Buone notizie
Una buona e a mio personale avviso non piccola notizia di questi giorni dunque è quella che la Commissione Giustizia a Palazzo Pubblico ha dichiarato parere favorevole alla richiesta del Tribunale di poter emettere comunicati ufficiali "volti a fornire alla cittadinanza informazioni di natura istituzionale inerenti l'attività giudiziaria qualora lo ritenga necessario ed opportuno in relazione a questioni di rilevanza pubblica".
Bene ha fatto la Commissione, meglio ancora ha fatto il magistrato dirigente Valeria Perfelici (da cui era partita formalmente la richiesta) a sollevare e a risolvere un problema tutt'altro che marginale.

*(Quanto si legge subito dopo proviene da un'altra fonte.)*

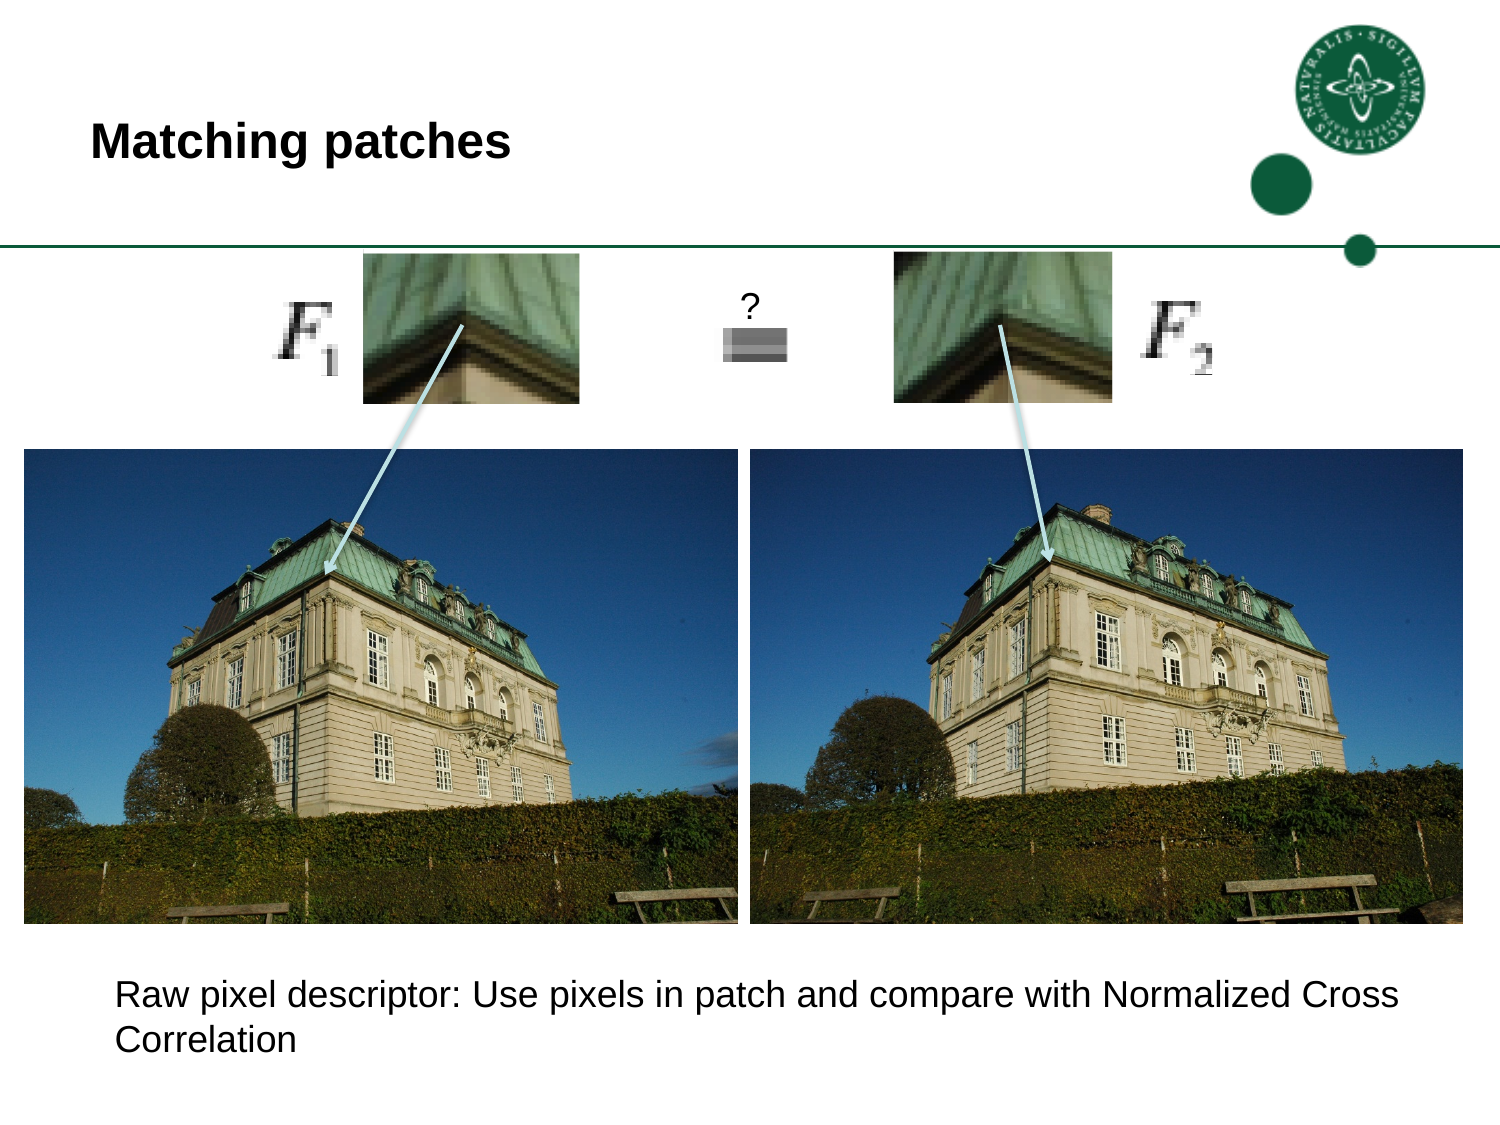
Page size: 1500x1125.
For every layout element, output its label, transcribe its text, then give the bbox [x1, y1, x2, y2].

picture [1250, 24, 1500, 245]
picture [749, 449, 1463, 924]
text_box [697, 312, 788, 363]
text_box Raw pixel descriptor: Use pixels in patch and compare with Normalized Cross Correlation [99, 962, 1463, 1068]
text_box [905, 418, 1144, 469]
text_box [1129, 286, 1213, 376]
picture [1250, 248, 1500, 268]
picture [893, 249, 1113, 404]
title Matching patches [74, 44, 1426, 233]
picture [362, 249, 582, 404]
picture [24, 449, 738, 924]
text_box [268, 380, 519, 519]
text_box ? [724, 274, 800, 335]
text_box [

Chi scrive ricorda bene gli anni della giustizia spettacolo italiana - quella che Indro Montanelli definiva non a caso "un orrore" - con la sua scia di suicidi, di processi mediatici e di colpevoli decisi in tv, di avvocati e di magistrati "prime donne" che di fronte ai cinque minuti di popolarità mediatica fasulla svendevano ciò che è alla base della Giustizia cioè il rispetto delle leggi e dei cittadini.
Erano anni difficili. Certi magistrati o certi avvocati, specularmente uguali, lavoravano in pool con certi giornalisti e certe notizie uscivano in un certo modo, spesso a orologeria, a seguire una certa regia che poi magari veniva smontata in cassazione o in assise.
Non tutta la giustizia italiana era questo ma il circo della giustizia-spettacolo è stato una bruttissima significativa pagina italiana. Occorre considerare peraltro che non esiste Paese e sistema giudiziario che non corra o questi rischi, dove appunto certa magistratura inquirente - meno, bisogna dire, quella giudicante - e certa avvocatura non concentrino tutto il loro operato sulla morbosa ricerca delle luci della ribalta, aiutati da qualche media e da qualche fetta di pubblico interessati più al voyeurismo che alla trasparenza. "La giustizia-spettacolo - scriveva appunto Indro Montanelli il 17 febbraio del 1995 - oltre a farmi orrore, non mi ha mai rivelato alcunchè. E quando credevo che mi rivelasse qualcosa, poi mi accorgevo che si trattava di un inganno."
Bene dunque - sopratutto per chi preferirebbe come il sottoscritto che i processi si raccontassero nelle aule e non nei corridoi o nei bar dei tribunali - che il Tribunale abbia la possibilità di avere e dare voce al suo operato, anche a tutela del segreto istruttorio che troppo spesso, in qualsiasi Paese viene interpretato per gli amici e applicato per i nemici.
La Giustizia è o dovrebbe essere uguale per tutti, simpatici o antipatici, uomini di potere o meno, geni o cialtroni, invidiosi o invidiati che siano. Il provvedimento sollecitato ieri dal Tribunale e accolto dalla Commissione Giustizia fa ben sperare. La giustizia e la scuola sono le chiavi del presente e del futuro di qualsiasi organizzazione sociale. Se funzionano loro, il Paese bene o male va avanti perchè il resto seguirà necessariamente.